Selon le député de La France insoumise, obtenir un compromis serait tout simplement irréalisable, et il le martèle sans relâche. Il met en garde contre toute illusion et affirme qu’il ne faut pas se croire naïf face à la situation. Quant au financement, le gouvernement n’ira pas puiser les ressources là où elles se trouvent, c’est‑à‑dire chez les ultra-riches.
« Aucune » condition ne permettra aux députés de La France insoumise de soutenir le budget, affirme vendredi 26 décembre sur France Inter le député LFI Éric Coquerel. « Si vous votez le budget, vous n’êtes plus dans l’opposition, vous êtes dans la majorité. Ça voudrait dire que pour le voter, il faudrait que ce budget soit totalement transformé », explique-t-il.
Pour le député de Seine-Saint-Denis, qui préside la commission des Finances de l’Assemblée nationale, il est indispensable d’« arrêter de faire peser le coût du déficit sur l’ensemble des Français » et d’aller « chercher l’argent là où il est, c’est-à-dire vers les ultra-riches ».

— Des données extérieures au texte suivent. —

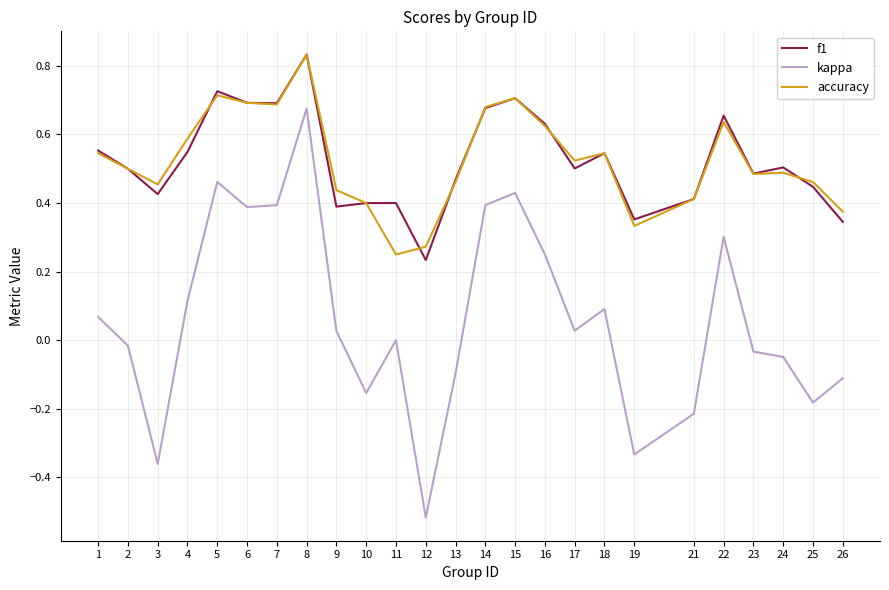

True or false: f1 and kappa intersect in this chart.

False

Or, « ce n’est pas ce qui va être fait, il ne faut pas être naïfs », affirme-t-il, « le gouvernement essaie de trouver un compromis en toilettant légèrement son budget et donc c’est un compromis qui sera impossible ».
Si le Premier ministre Sébastien Lecornu avait recours à l’article 49.3 pour faire adopter ce budget sans vote, « nous censurerons tout de suite » le gouvernement, ajoute Éric Coquerel, « parce que ce serait évidemment une façon de faire passer un budget de la manière la plus scandaleuse qui soit ».
Les discussions sur le projet de loi de finances pour 2026 reprendront en janvier, sur la base du texte remanié par le Sénat, d’abord en commission des finances à l’Assemblée les 8 et 9 janvier, précise Éric Coquerel.